People constantly ask me why I don’t use a more “flamenco” stage name. In fact, just the other day, while handing a supporter and friend a flyer for an upcoming show, she asked when I was going to use something more flamenco than “Blumenfeld.” Even my own father has asked me countless times why I don’t use a stage name! I agree, Blumenfeld does not sound at all Spanish, or flamenco, for that matter. (Though Spaniards seem to have a much easier time pronouncing and spelling my name correctly than Americans.)

I would probably attract a larger audience if I used a Spanish name. Those not familiar with my work or flamenco assume that someone with a Spanish name will be more ‘authentic,’ that is, if they even know flamenco comes from Spain. A Spanish name might add to the exoticism that often helps flamenco attract an audience outside its niche group of aficionados.
Every full-length performance I have choreographed and produced has a Spanish title. It’s a Spanish art form, the lyrics are in Spanish, so I usually create a title in its language. So why not give myself a Spanish name? Because I believe flamenco is about being true to who you are. I was initially enamored of flamenco dance because it allowed me to freely express myself in a way ballet could not. “Flamenco is a personal (individual) art form, and for that reason there will always be as many interpretations of it as there are people practicing it.” (Niurca Marquez, “Y Para Rematar” Flamenco on the Global Stage, 2015).
I am not pretending to be Spanish. Countless times after a performance or gig, an audience member has asked me if I am Spanish. When I reply no, I’m from the U.S., they often seemed stunned, sometimes more impressed and sometimes disappointed. I distinctly remember one time a man responded by commenting that what he had just seen was not authentic. Suddenly he valued less the performance he had enjoyed. And it’s not just foreigners that experience this. At Casa Patas (a world renowned flamenco tablao) in Madrid, after the performance I listened as a Spanish audience member questioned the dancer, from Barcelona, how it was possible that she could dance flamenco being that she was not from Andalucía. Her response: flamenco is universal. Olé to that!
The best argument I have heard for why I should take a Spanish name, came from a colleague as we signed our names on a poster for a venue where the company we danced with was performing. When one member commented that I really should use a Spanish name, the other colleague said it’s not that I would be pretending to be Spanish, but it would serve as a symbol that I have been accepted into the flamenco world. In regards to this, if someone gave me a sort of nickname, Alice “La Lo que sea,” Blumenfeld I would consider using that in my publicity. For now, that has yet to happen.

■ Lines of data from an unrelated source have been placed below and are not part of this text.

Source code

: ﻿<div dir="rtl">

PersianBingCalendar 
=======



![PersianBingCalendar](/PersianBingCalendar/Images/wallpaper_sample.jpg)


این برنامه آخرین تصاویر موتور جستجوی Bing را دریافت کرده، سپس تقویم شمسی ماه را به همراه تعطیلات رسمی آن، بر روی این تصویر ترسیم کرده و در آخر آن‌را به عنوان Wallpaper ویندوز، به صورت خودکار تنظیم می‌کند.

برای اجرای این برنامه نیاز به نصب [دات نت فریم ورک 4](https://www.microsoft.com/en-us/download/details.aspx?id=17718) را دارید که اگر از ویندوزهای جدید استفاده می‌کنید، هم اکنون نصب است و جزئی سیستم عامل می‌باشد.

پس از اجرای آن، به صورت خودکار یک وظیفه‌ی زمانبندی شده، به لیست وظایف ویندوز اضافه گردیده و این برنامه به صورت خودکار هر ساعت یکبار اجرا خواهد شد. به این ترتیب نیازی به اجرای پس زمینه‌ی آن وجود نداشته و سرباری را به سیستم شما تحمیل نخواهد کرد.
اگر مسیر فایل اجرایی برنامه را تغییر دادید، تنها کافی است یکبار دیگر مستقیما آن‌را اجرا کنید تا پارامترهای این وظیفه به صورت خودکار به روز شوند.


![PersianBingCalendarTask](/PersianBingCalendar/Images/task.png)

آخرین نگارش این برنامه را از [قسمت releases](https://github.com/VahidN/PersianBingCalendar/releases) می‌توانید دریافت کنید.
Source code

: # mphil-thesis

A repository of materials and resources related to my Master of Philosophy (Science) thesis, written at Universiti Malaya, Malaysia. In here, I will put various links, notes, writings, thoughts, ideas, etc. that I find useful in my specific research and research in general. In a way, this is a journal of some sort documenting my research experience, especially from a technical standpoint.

There is actually quite a lot of information on flamenco names, including extensive historical and scholarly writing on the topic. Even Spanish and Gypsy artists do not use their full names (both the mother and father’s name) and often use other names or nicknames. A starting place for anyone interested is Los nombre artísticos en el mundo del flamenco. El porqué del apodo flamenco y de los cambios de nombre by Manuel López Rodríguez.
As an American, my last name does not necessarily represent who I am. It represents one small part of my mixed lineage, but not even how my own family has evolved and changed as Americans, so why am I attached to it? Simply put, it is my name. Now I could go into a long tangent about performativity and how re-naming myself opens a space for personal transformation, but I will leave that for another blog post.
I rather like Blumenfeld. It means flower field in German, it is rather uncommon, and has a distinct history from eastern Europe. As far as I know, or as far as Google informs me, only one other person in recent history, now deceased, had the exact same name (first and last).
All in all, I keep my name because I am not afraid to claim my American-ness. I am an American flamenco dancer. I have no need or desire to hide or cover that up. I’ve tirelessly studied, and continue, to deepen my knowledge of flamenco, including living in Spain and immersing myself into the culture that shapes flamenco. A name will not make me a better dancer–though perhaps it would give me more opportunities to perform and a larger income from ticket sales, but I am stubbornly not willing to sacrifice my honesty as a flamenco dancer.